Clase resumen de Parábolas - Profe Mauro Quintana
Understanding Parabolas and Their Graphs
Introduction to the Function
- The function presented is f(x) = 3x^2 - 7x + 2 , which represents a parabola. The speaker emphasizes the importance of understanding how to graph this function.
Graphing Basics
- The speaker explains that when finding intercepts on the axes, substituting zero into the opposite variable gives the corresponding value. For example, setting x = 0 yields y = c .
Types of Intercepts
- A parabola can intersect the x-axis in three ways:
- Two intersections (cuts twice)
- One intersection (tangential)
- No intersection (does not cut)
Discriminant and Its Role
- The discriminant, calculated as B^2 - 4AC , determines how many times a parabola intersects the x-axis:
- Positive discriminant: two intersections
- Zero discriminant: one intersection
- Negative discriminant: no intersections
Symmetry and Vertex Calculation
- The axis of symmetry divides the parabola into two equal halves and can be found using x_1 + x_2 / 2 or -B / (2A) .

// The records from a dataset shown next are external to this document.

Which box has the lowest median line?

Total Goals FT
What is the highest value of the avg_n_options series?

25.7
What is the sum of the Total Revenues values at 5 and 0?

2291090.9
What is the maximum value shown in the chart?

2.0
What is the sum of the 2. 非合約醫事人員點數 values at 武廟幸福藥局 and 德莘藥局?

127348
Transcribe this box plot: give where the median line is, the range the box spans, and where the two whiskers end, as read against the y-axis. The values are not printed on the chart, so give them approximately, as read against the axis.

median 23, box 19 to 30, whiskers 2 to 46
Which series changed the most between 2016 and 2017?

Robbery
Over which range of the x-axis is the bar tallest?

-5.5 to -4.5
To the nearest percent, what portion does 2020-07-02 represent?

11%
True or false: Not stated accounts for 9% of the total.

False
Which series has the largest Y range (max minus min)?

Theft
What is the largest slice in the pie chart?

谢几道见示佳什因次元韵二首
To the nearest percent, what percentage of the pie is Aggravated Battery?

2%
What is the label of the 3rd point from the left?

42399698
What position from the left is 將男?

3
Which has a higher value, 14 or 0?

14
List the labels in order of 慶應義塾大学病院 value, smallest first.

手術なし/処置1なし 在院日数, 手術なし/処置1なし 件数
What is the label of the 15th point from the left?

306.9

Finding Key Points of the Parabola
Calculating Vertex Coordinates
- To find the vertex's coordinates, use:
- X-coordinate: x = -B / (2A)
- Y-coordinate can be derived by substituting back into the function.
Analyzing Given Function for Graph Representation
- By substituting values into the function, it’s determined that if f(0)=2 , then it touches positive y-values. This helps eliminate certain graphical options.
Discriminant Calculation Example
- For this specific function, calculating:
- Discriminant as B^2 - 4AC = 49 - (4 * 3 * 2), results in a positive number indicating two cuts on the x-axis.
Conclusion on Axis of Symmetry
- Finally, determining whether axis of symmetry is negative or positive based on calculations leads to identifying correct graphical representation among given options.